PROBLEM TO SOLVE.
Recast every line of the records below as a Markdown table with the columns No. and Text, numbering the rows in order. Leave out blank lines.

TASK INPUT START

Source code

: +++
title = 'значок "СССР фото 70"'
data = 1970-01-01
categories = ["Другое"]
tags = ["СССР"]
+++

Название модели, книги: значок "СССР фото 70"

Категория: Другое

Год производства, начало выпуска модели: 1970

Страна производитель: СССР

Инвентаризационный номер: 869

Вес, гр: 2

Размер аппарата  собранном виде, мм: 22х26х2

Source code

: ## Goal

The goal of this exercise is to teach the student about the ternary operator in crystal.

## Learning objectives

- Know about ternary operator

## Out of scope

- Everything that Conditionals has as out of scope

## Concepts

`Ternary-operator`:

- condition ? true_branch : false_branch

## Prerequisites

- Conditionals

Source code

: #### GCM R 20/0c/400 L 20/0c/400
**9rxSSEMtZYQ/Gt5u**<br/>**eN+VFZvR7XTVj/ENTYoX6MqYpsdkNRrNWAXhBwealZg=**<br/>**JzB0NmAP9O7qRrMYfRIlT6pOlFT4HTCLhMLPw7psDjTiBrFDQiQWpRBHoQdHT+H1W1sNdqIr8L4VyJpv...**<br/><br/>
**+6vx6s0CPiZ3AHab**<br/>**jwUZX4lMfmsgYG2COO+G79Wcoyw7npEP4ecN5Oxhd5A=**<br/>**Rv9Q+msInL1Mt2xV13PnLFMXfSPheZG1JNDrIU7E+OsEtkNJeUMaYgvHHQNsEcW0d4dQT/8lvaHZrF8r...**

TASK INPUT END

RESPONSE TO THIS TASK.
| No. | Text |
|---|---|
| 1 | Source code |
| 2 | : +++ |
| 3 | title = 'значок "СССР фото 70"' |
| 4 | data = 1970-01-01 |
| 5 | categories = ["Другое"] |
| 6 | tags = ["СССР"] |
| 7 | +++ |
| 8 | Название модели, книги: значок "СССР фото 70" |
| 9 | Категория: Другое |
| 10 | Год производства, начало выпуска модели: 1970 |
| 11 | Страна производитель: СССР |
| 12 | Инвентаризационный номер: 869 |
| 13 | Вес, гр: 2 |
| 14 | Размер аппарата  собранном виде, мм: 22х26х2 |
| 15 | Source code |
| 16 | : ## Goal |
| 17 | The goal of this exercise is to teach the student about the ternary operator in crystal. |
| 18 | ## Learning objectives |
| 19 | - Know about ternary operator |
| 20 | ## Out of scope |
| 21 | - Everything that Conditionals has as out of scope |
| 22 | ## Concepts |
| 23 | `Ternary-operator`: |
| 24 | - condition ? true_branch : false_branch |
| 25 | ## Prerequisites |
| 26 | - Conditionals |
| 27 | Source code |
| 28 | : #### GCM R 20/0c/400 L 20/0c/400 |
| 29 | **9rxSSEMtZYQ/Gt5u**<br/>**eN+VFZvR7XTVj/ENTYoX6MqYpsdkNRrNWAXhBwealZg=**<br/>**JzB0NmAP9O7qRrMYfRIlT6pOlFT4HTCLhMLPw7psDjTiBrFDQiQWpRBHoQdHT+H1W1sNdqIr8L4VyJpv...**<br/><br/> |
| 30 | **+6vx6s0CPiZ3AHab**<br/>**jwUZX4lMfmsgYG2COO+G79Wcoyw7npEP4ecN5Oxhd5A=**<br/>**Rv9Q+msInL1Mt2xV13PnLFMXfSPheZG1JNDrIU7E+OsEtkNJeUMaYgvHHQNsEcW0d4dQT/8lvaHZrF8r...** |